Pas Touch’ N°61-Sept 2014 : Mamie finalement exécutée ?

Jeudi 30 mai 1918, vers 16h00, les soldats allemands pénètrent dans Gueux dévasté par d’intenses bombardements. L’Hôtel Ste Cécile est entièrement détruit, y compris sa salle de danse, fierté locale.

1918 14 Place des lacs - Version 2

Hôtel Ste Cécile – 1918

La reconstruction moderne au même endroit du Café Thiltges et de sa magnifique salle de spectacle se fit au début des années 20. L’établissement qui a connu depuis plusieurs affectations abrite aujourd’hui le cabinet médical. La salle de spectacle, elle, rachetée par la municipalité en 1953 est devenue la petite salle des fêtes de l’avenue de la Gare. En 1966 Boden, artiste peintre ami du Maire Charles Dassonville, y a signé la fresque qu’il a offerte à Gueux.

Bien plus tard, c’est sous cette même peinture murale que les futurs élus du Conseil Municipal de 2008 allaient poser, non sans fierté. Ironie du sort, ce sont ces mêmes personnes rêvant d’un Avenir plus harmonieux qui ont condamné à mort la salle qui a joué un rôle social prépondérant pour notre village jusqu’en 2009. Elle aurait pu avoir un avenir radieux si les suggestions d’un véritable centre de vie au Coeur du Village avaient été suivies d’effet. Elle a donc été interdite au public au prétexte qu’un diagnostic réalisé par un cabinet mandaté avait fait apparaitre que cette salle ne répondait plus aux normes de sécurité et d’accessibilité, et présentait d’importantes lacunes du point de vue de la structure et des performances énergétiques. L’estimation des travaux visant à remédier à cette situation s’élevait, selon le même cabinet, à 92.850 € … une misère !  Combien d’argent a-t-il été englouti dans des dépenses inutiles ou superflues depuis ce temps ?

En février 2012, et ce malgré plusieurs conseillers pas entendus parce que pas écoutés, le CM a décidé de vendre l’historique salle des fêtes de l’avenue de la Gare. Un boucher devait rapidement s’y installer, puis un pâtissier, puis flop ! Le prix de vente, net vendeur avait été fixé à 220 000 € par délibération en septembre 2012. En juillet 2013, suite à une rebondissante réouverture provisoire le temps d’un week-end, je titrais, béatement optimiste et pour parodier un film bon enfant, Mamie fait de la résistance*.

En avril dernier, le prix de vente toujours net vendeur a été abaissé à 190 000 €, pour répondre favorablement à une offre** reçue par monsieur le Maire : 7 conseillers se sont prononcés contre. On le constate, les nouvelles règles de scrutin des municipales pour les petites communes ne reflètent plus vraiment la démocratie locale : avec 44% des voix des électeurs, et 8 sièges au lieu de 4 pour l’opposition, le débat sur la petite salle des fêtes aurait alors pu prendre une autre tournure. Ah! Avec des si et des mais !
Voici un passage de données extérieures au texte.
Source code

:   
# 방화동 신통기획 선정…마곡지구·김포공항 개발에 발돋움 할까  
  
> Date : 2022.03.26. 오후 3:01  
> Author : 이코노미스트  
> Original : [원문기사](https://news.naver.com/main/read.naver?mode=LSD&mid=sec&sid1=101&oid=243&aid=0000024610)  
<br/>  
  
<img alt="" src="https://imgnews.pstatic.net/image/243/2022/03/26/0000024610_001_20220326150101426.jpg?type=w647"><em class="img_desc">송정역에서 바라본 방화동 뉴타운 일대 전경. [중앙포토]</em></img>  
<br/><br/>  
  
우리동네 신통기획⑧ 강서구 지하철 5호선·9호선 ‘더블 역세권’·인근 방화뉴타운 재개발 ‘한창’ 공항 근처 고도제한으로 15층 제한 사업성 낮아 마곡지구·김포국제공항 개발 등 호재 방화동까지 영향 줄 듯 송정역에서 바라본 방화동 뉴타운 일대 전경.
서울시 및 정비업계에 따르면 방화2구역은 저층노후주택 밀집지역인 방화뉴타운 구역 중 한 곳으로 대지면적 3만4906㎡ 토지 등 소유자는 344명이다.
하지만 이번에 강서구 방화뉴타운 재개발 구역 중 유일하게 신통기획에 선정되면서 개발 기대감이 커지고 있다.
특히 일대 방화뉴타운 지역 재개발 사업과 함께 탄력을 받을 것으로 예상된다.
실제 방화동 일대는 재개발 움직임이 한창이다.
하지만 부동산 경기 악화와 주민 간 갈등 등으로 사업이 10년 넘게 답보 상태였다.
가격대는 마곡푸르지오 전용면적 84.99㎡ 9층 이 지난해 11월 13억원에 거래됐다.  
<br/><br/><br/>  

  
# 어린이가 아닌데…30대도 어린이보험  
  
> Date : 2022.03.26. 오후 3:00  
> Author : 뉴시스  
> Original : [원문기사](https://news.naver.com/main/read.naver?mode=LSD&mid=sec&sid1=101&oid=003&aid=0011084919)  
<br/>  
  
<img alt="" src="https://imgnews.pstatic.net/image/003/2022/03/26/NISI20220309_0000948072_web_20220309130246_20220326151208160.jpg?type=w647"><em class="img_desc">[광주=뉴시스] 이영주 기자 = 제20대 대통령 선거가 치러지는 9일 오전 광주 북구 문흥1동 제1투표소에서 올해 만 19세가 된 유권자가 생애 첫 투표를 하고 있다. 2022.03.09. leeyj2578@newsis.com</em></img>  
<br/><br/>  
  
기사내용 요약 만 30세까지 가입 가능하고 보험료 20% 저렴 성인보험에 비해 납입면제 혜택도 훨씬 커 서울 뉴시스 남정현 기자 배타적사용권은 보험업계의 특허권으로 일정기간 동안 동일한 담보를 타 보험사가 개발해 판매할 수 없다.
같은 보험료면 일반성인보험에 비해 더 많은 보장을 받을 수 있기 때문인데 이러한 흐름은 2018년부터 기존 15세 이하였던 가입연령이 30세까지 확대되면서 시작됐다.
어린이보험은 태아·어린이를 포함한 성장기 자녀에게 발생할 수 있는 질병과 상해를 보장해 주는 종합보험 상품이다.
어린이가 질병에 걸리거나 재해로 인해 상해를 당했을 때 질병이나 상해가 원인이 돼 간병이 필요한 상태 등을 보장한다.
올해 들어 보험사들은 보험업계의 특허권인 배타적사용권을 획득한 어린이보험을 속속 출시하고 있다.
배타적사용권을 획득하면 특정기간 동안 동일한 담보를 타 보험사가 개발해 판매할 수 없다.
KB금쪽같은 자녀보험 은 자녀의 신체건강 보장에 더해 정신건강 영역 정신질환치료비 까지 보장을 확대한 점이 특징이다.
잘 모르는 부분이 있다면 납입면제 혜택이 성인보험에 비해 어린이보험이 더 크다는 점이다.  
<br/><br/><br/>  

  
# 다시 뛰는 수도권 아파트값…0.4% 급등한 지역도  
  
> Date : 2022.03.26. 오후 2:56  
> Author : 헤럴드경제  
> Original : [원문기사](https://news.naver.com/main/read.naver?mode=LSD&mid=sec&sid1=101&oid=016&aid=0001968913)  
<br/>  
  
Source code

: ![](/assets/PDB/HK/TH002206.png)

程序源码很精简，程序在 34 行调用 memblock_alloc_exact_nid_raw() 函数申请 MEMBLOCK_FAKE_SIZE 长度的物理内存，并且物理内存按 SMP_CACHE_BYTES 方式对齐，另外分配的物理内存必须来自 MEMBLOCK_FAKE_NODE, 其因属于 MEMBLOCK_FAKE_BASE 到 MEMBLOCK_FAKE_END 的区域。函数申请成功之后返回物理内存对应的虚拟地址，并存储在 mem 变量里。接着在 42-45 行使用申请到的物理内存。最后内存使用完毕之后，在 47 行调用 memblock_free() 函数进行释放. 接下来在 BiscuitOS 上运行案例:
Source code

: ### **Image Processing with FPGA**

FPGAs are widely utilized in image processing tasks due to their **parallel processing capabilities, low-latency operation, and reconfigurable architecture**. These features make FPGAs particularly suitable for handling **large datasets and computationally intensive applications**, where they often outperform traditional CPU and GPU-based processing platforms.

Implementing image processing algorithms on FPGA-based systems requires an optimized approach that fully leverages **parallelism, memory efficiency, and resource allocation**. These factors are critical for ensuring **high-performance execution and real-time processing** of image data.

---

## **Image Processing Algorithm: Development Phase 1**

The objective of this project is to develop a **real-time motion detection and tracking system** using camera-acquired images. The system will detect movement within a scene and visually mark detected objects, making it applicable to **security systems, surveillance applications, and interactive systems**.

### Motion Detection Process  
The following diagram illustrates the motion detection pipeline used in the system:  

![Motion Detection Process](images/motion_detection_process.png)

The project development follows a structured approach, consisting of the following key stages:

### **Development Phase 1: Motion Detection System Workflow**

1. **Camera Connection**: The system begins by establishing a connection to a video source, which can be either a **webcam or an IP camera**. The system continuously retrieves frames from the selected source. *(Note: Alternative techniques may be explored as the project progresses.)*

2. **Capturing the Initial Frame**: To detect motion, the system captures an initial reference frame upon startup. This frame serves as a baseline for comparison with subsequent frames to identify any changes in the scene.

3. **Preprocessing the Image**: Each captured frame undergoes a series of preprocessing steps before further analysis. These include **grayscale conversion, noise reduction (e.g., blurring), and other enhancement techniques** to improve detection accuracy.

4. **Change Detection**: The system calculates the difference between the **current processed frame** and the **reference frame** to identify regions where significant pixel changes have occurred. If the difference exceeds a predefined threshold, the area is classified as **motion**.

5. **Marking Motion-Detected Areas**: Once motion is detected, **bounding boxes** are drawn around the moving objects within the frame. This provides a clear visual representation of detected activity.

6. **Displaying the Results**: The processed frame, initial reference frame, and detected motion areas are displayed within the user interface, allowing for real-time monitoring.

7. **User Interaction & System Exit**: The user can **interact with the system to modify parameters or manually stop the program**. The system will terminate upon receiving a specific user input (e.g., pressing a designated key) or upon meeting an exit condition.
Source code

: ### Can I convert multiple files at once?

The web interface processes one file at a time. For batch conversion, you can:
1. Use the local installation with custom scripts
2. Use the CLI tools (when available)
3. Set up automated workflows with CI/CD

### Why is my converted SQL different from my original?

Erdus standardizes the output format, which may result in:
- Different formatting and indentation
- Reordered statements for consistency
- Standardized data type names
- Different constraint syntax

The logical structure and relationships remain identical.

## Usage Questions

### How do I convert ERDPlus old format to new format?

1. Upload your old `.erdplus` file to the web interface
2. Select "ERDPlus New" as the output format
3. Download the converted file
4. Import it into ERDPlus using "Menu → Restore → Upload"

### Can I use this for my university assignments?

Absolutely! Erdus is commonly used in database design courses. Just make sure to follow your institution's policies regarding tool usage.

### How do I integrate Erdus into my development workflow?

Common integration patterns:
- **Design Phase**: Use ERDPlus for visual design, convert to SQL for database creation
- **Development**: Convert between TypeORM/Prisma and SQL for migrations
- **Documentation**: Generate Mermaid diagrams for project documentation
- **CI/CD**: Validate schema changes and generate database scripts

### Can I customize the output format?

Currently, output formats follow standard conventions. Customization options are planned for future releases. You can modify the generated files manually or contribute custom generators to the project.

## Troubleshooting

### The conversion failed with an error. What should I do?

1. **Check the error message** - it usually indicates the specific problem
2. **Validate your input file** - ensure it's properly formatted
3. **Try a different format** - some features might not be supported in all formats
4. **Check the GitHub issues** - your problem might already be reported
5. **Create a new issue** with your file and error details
Fallait-il contester, pétitionner, manifester, envahir la salle de réunion avec slogans et calicots comme cela avait été fait lors d’une réunion du CM en décembre 2007 ? A chacun sa méthode, sa patience, ses prières. Les perturbateurs d’hier prétendent être les sages d’aujourd’hui … tant mieux ! Il est grand temps d’en faire la démonstration.

En attendant, la période des soldes étant terminée, il va falloir maintenant trouver d’autres arguments pour vendre les parcelles du Lotissement Vert, garant de notre avenir économique.

Mais ça, c’est une autre histoire !

Claude Gremion

Assoc’ Villages Hier et Aujourd’hui

* voir Mamie, fait de la résistance (PT N° 47 de juillet 2013)

** deux logements locatifs accolés y seront créés, selon les indications du permis de construire affiché sur la porte.